= Beginning of Section =

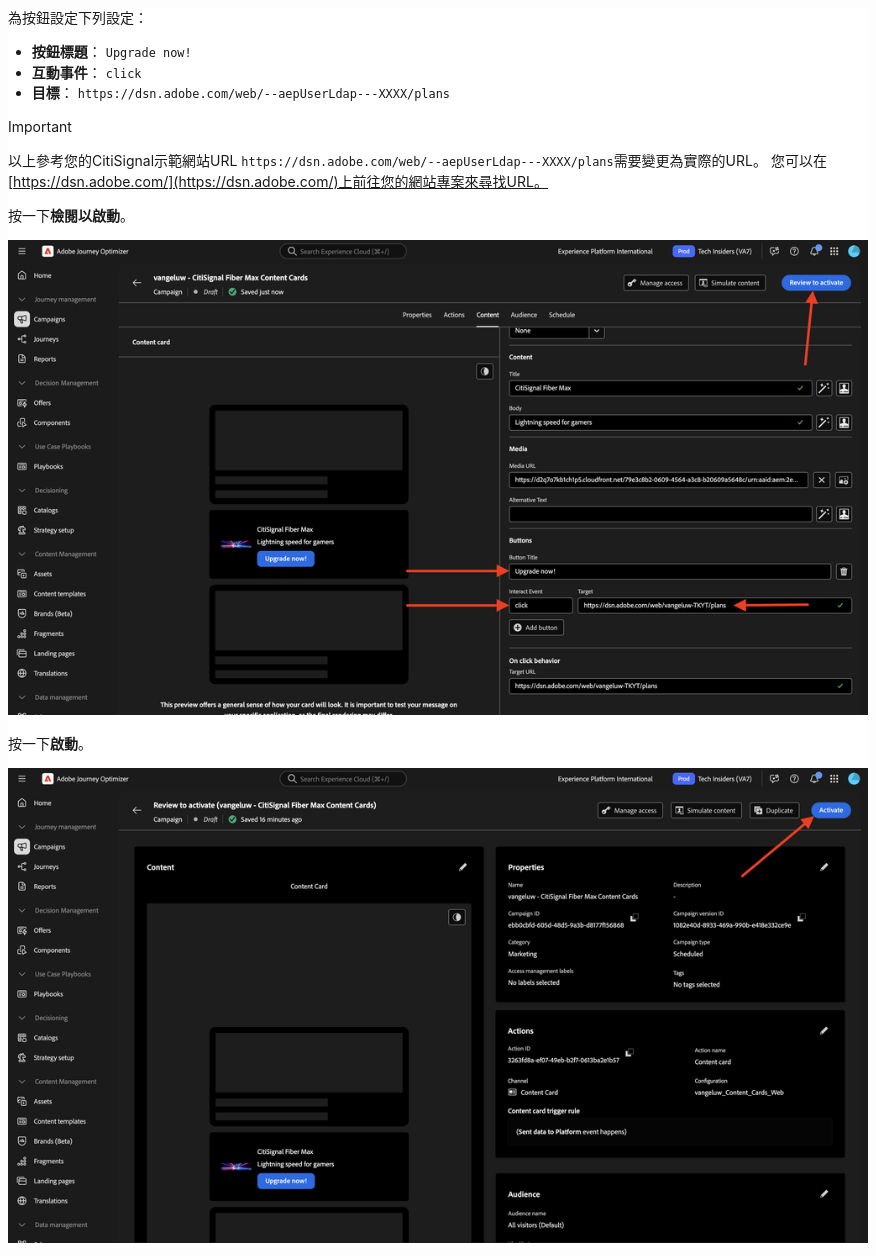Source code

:為按鈕設定下列設定：

- **按鈕標題**： `Upgrade now!`
- **互動事件**： `click`
- **目標**： `https://dsn.adobe.com/web/--aepUserLdap---XXXX/plans`

>[!IMPORTANT]
>
>以上參考您的CitiSignal示範網站URL `https://dsn.adobe.com/web/--aepUserLdap---XXXX/plans`需要變更為實際的URL。 您可以在[https://dsn.adobe.com/](https://dsn.adobe.com/)上前往您的網站專案來尋找URL。

按一下&#x200B;**檢閱以啟動**。

![應用程式](./images/contentcard16.png)

按一下&#x200B;**啟動**。

![應用程式](./images/contentcard17.png)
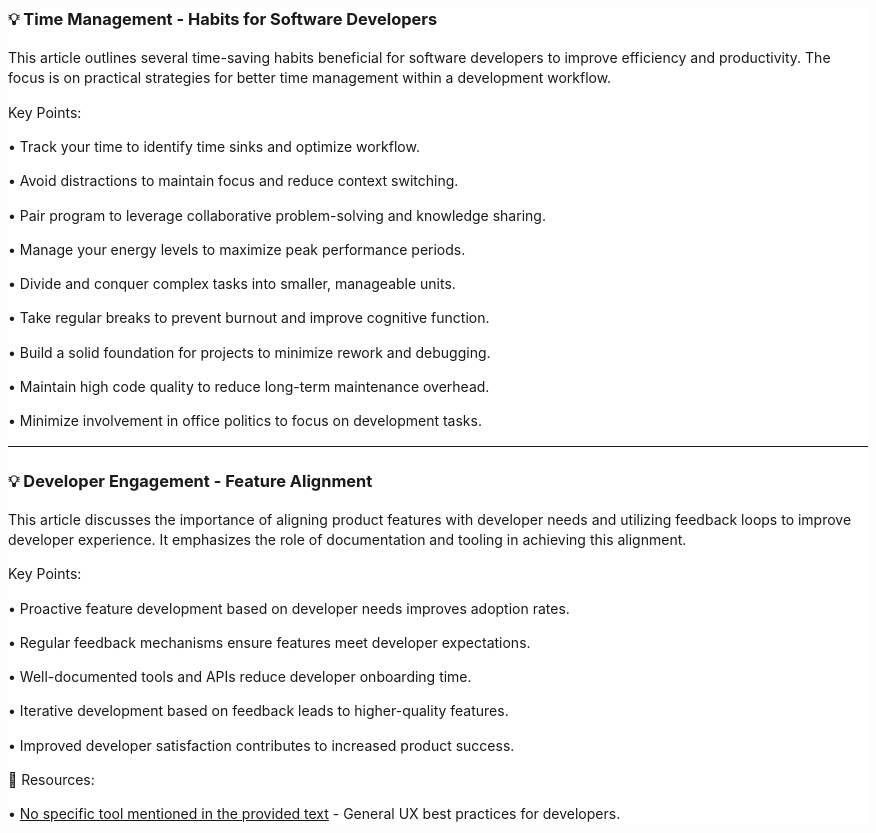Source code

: ### 💡 Time Management - Habits for Software Developers

This article outlines several time-saving habits beneficial for software developers to improve efficiency and productivity.  The focus is on practical strategies for better time management within a development workflow.


Key Points:

• Track your time to identify time sinks and optimize workflow.


• Avoid distractions to maintain focus and reduce context switching.


• Pair program to leverage collaborative problem-solving and knowledge sharing.


• Manage your energy levels to maximize peak performance periods.


• Divide and conquer complex tasks into smaller, manageable units.


• Take regular breaks to prevent burnout and improve cognitive function.


• Build a solid foundation for projects to minimize rework and debugging.


• Maintain high code quality to reduce long-term maintenance overhead.


• Minimize involvement in office politics to focus on development tasks.

---

### 💡 Developer Engagement - Feature Alignment

This article discusses the importance of aligning product features with developer needs and utilizing feedback loops to improve developer experience.  It emphasizes the role of documentation and tooling in achieving this alignment.


Key Points:

• Proactive feature development based on developer needs improves adoption rates.


• Regular feedback mechanisms ensure features meet developer expectations.


• Well-documented tools and APIs reduce developer onboarding time.


• Iterative development based on feedback leads to higher-quality features.


•  Improved developer satisfaction contributes to increased product success.



🔗 Resources:

• [No specific tool mentioned in the provided text](https://developers.google.com/best-practices/design/ux) - General UX best practices for developers.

= End of Section =

» **Required action**: Begin at the line above that has "This article discusses" and stop after the line that has "meet developer expectations.", copying each line exactly and adding nothing else.

» **Answer space**:
This article discusses the importance of aligning product features with developer needs and utilizing feedback loops to improve developer experience.  It emphasizes the role of documentation and tooling in achieving this alignment.


Key Points:

• Proactive feature development based on developer needs improves adoption rates.


• Regular feedback mechanisms ensure features meet developer expectations.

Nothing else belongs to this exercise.